Auf konkrete Maßnahmen zur Eindämmung der Strompreise einigte sich die Runde, an der neben der Bundeskanzlerin die Ministerpräsidenten der Länder sowie Minister Altmaier und Wirtschaftsminister Philipp Rösler (FDP) teilnahmen, nicht. Sie bekräftigte lediglich, dass sie das Erneuerbare-Energien-Gesetz (EEG) reformieren will. Eine Senkung der Stromsteuer lehnt die Bundeskanzlerin in diesem Zusammenhang ab. „Die Länder haben gebeten, auch die Stromsteuer zu überprüfen. Ich habe das zur Kenntnis genommen“, sagte Merkel. Möglichkeiten im Bundeshaushalt sehe sie dafür nicht.

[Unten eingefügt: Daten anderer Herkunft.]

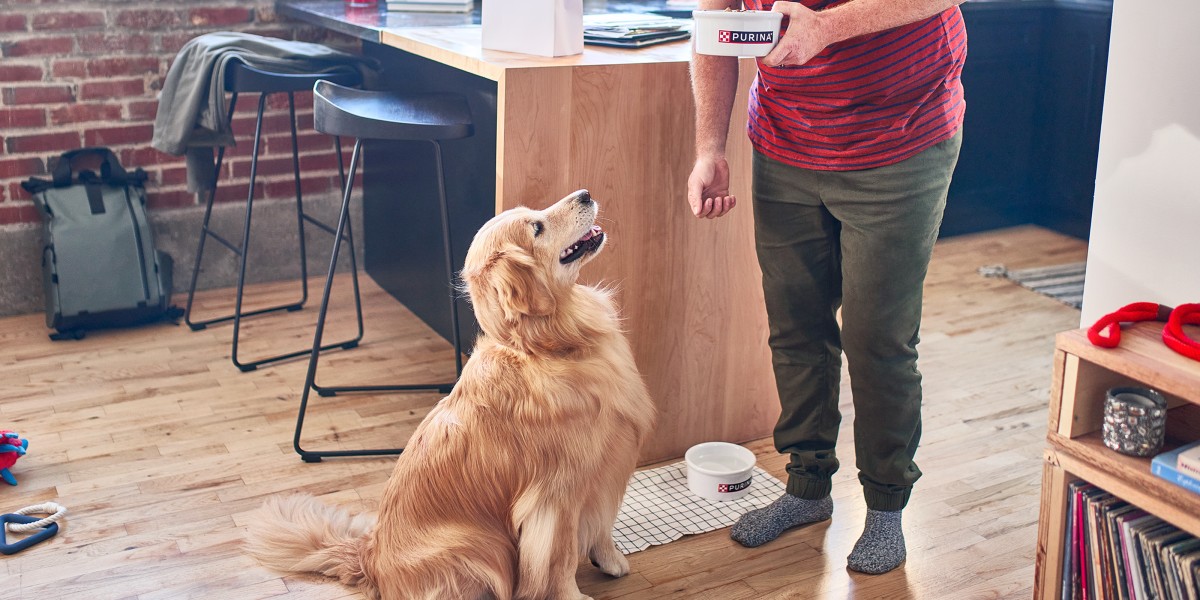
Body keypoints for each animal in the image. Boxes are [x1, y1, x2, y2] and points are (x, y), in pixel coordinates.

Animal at [244, 190, 657, 600]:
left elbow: (602, 524)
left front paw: (611, 559)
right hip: (479, 545)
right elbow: (560, 559)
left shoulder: (606, 470)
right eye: (536, 227)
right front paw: (573, 595)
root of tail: (369, 558)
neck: (545, 347)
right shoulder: (555, 498)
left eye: (535, 212)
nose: (585, 194)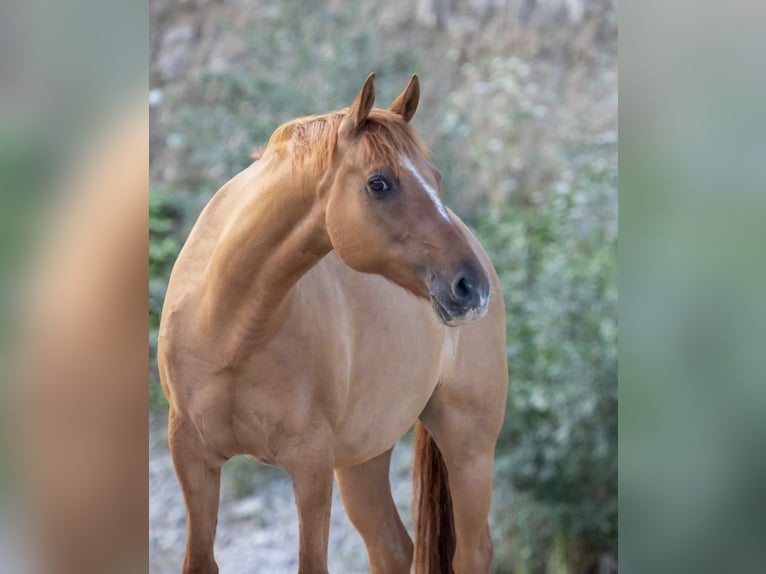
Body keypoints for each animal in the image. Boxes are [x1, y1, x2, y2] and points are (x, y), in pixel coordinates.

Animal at [158, 73, 508, 574]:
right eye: (379, 183)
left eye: (435, 178)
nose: (471, 287)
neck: (229, 328)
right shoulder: (190, 454)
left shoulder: (311, 464)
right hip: (365, 455)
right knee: (391, 547)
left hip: (468, 444)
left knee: (471, 553)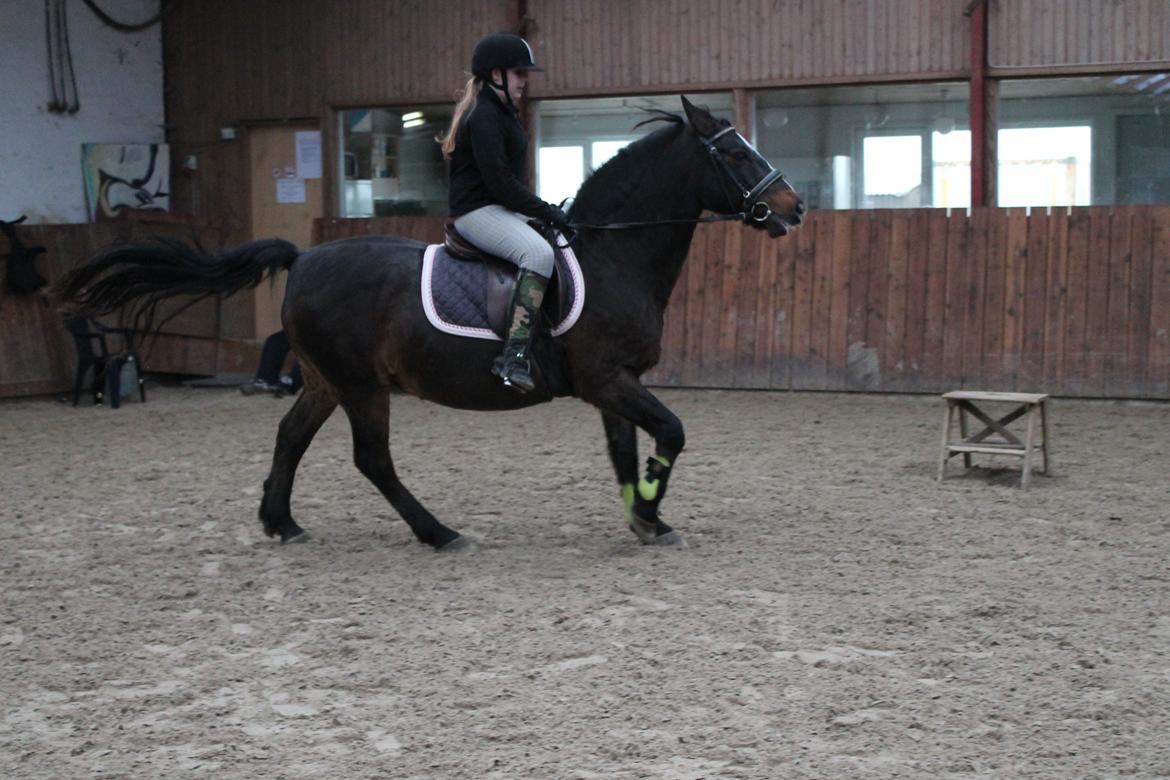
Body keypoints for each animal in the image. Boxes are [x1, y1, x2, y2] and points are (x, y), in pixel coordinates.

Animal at [55, 96, 805, 551]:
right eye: (736, 153)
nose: (793, 208)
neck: (612, 252)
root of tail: (303, 256)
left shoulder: (613, 384)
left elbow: (626, 452)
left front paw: (645, 514)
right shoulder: (607, 380)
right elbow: (671, 432)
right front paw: (649, 510)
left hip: (327, 380)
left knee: (291, 435)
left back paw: (282, 522)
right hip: (363, 388)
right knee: (372, 459)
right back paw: (437, 532)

Bund und Länder werden sich bei der Reform des EEG vor allem auf die Förderung der erneuerbaren Energien und die Zahlungsbefreiung der energieintensiven Unternehmen konzentrieren. „Beides wird uns keine Milliarden bringen“, sagte Merkel. Kanzleramtschef Ronald Pofalla (CDU) soll mit den Staatskanzleichefs der Länder sowie den Ministern Altmaier und Rösler Eckpunkte ausarbeiten. Ob bis zum Sommer eine Einigung erzielt werden kann, ist offen.

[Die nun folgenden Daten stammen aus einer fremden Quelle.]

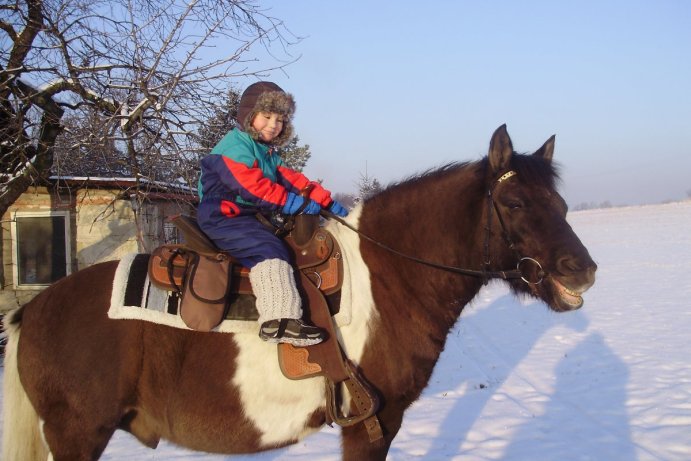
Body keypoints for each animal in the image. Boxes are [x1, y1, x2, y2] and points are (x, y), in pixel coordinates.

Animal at [0, 124, 596, 458]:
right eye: (514, 203)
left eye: (562, 204)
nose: (584, 270)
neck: (389, 276)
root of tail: (35, 310)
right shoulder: (372, 426)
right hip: (78, 433)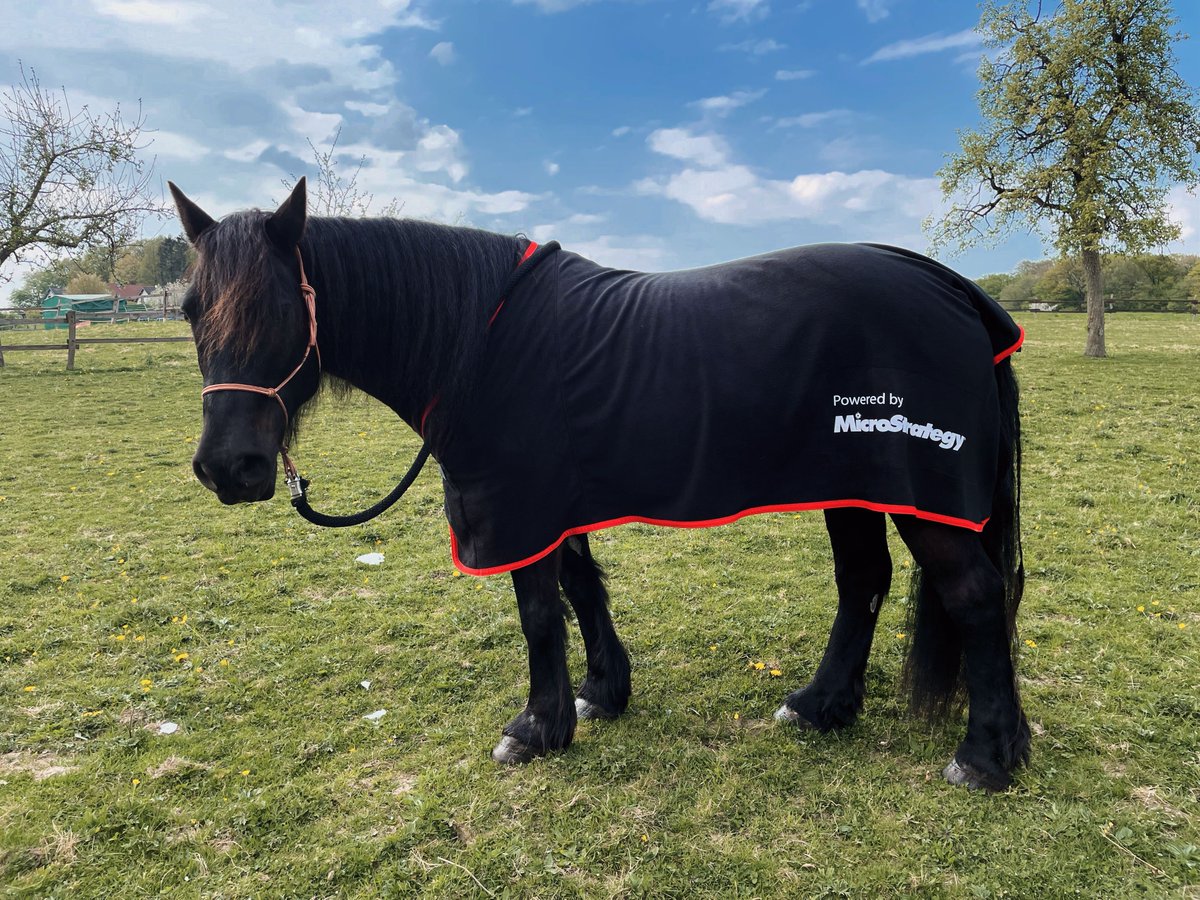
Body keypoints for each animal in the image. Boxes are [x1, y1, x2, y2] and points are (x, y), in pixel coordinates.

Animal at [170, 178, 1031, 791]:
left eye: (278, 307)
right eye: (189, 309)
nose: (227, 468)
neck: (478, 340)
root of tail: (956, 290)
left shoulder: (516, 504)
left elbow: (537, 613)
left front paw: (537, 728)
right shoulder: (552, 503)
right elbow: (581, 588)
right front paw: (602, 693)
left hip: (918, 498)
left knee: (975, 597)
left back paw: (985, 757)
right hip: (853, 486)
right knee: (864, 582)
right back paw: (820, 708)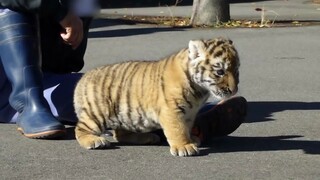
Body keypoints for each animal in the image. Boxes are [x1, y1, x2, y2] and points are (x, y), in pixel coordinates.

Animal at [74, 37, 239, 157]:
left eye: (236, 71)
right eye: (220, 72)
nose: (234, 90)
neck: (199, 90)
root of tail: (84, 78)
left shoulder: (190, 112)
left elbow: (186, 127)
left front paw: (191, 139)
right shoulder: (172, 110)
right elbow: (177, 129)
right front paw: (184, 146)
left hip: (126, 115)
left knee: (120, 134)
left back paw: (148, 138)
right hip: (97, 112)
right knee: (81, 129)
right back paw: (94, 141)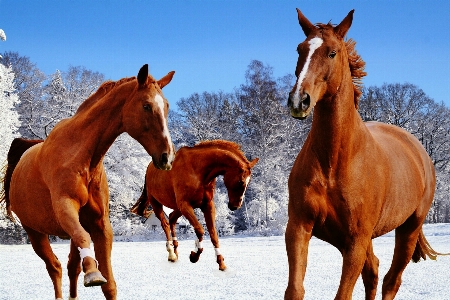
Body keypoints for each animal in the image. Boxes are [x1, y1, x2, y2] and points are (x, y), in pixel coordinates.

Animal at [0, 63, 175, 300]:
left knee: (71, 267)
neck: (81, 154)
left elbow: (109, 284)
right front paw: (92, 272)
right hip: (34, 232)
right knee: (55, 267)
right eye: (147, 106)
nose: (167, 157)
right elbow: (84, 240)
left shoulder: (100, 224)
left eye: (166, 106)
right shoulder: (65, 208)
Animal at [130, 139, 256, 270]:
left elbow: (214, 235)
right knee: (165, 225)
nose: (235, 206)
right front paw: (194, 255)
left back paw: (176, 252)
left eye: (249, 182)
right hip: (156, 204)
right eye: (241, 182)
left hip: (177, 207)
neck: (198, 170)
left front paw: (221, 262)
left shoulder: (207, 205)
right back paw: (171, 254)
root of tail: (149, 167)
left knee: (172, 219)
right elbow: (200, 230)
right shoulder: (185, 205)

Merkel sprach davon, dass eine Reform Anfang der nächsten Legislaturperiode wahrscheinlich sei. Vielleicht könne sie auch noch vor der Bundestagswahl gelingen. Ein entsprechendes Gesetz muss nach Auskunft von Regierungsvertretern allerdings spätestens am 5. Juli in den Bundesrat eingebracht werden. Dafür wäre es notwendig, dass sich die Verhandlungspartner noch im April einigen. Die Verhandlungen kommen aber kaum voran. Grundsätzlich besteht zwischen CDU und FDP sowie SPD und Grünen Einigkeit, die Industrie bis zu 700 Millionen Euro stärker an der Ökostrom-Umlage zu beteiligen.

Konsens besteht zwischen Bund und Ländern beim Ausbau des Stromnetzes. Die Ministerpräsidenten und die Kanzlerin verständigten sich beim Gipfel auf einen Rechtsrahmen. Der Bundesnetzagentur soll eine stärkere Rolle beim Planfeststellungsverfahren zufallen.

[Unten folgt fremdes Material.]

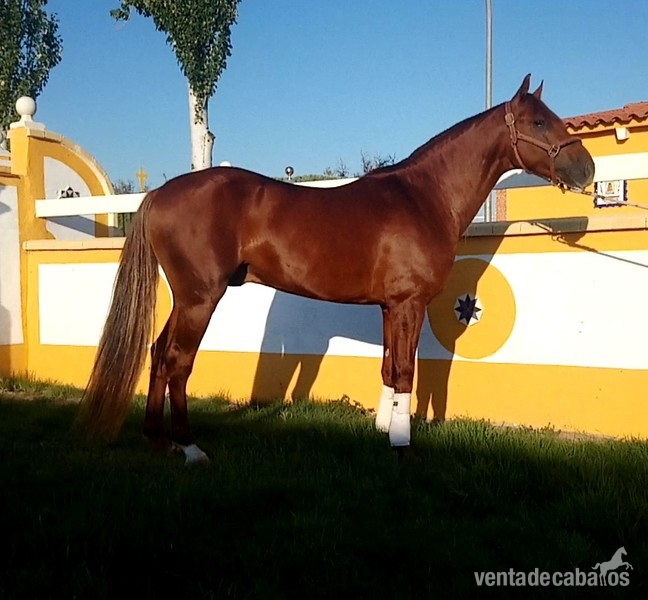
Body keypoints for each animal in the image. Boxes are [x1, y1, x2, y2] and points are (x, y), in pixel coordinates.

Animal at [77, 74, 594, 465]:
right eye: (538, 121)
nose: (586, 169)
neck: (424, 197)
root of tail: (158, 195)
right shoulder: (409, 304)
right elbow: (405, 371)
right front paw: (403, 445)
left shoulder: (389, 307)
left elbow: (388, 367)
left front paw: (384, 429)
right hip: (200, 298)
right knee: (177, 361)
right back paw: (189, 448)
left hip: (186, 299)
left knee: (158, 352)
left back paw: (157, 440)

Thüringens Ministerpräsidentin Christine Lieberknecht (CDU) lobte als Vorsitzende der Ministerpräsidentenkonferenz die Gipfelergebnisse. „Wir sind ein gutes Stück vorangekommen“, sagte sie. Sie plädierte dafür, bei der Reform des EEG steuerliche Fragen mit in Betracht zu ziehen. Auch Torsten Albig, Ministerpräsident von Schleswig-Holstein, zeigte sich als Verhandlungsführer der SPD-geführten Länder zufrieden. Der Gipfel habe den Investoren von erneuerbaren Energien Rechtssicherheit gegeben. Es sei klar geworden, „dass das EEG in eine neue Zeit transformiert werden muss“.

Auch Grünen-Fraktionschef Jürgen Trittin fand lobende Worte. „Altmaiers Schnellschuss zur Ausbaubremse der erneuerbaren Energien ist am Widerstand der Länder gescheitert“, sagte er. „Das ist gut so.“ Dass die Bundeskanzlerin auch offen daran zweifele, dass es vor der Bundestagswahl eine Änderung des EEG geben werde, „ist eine besondere Abfuhr für Altmaier und Rösler“.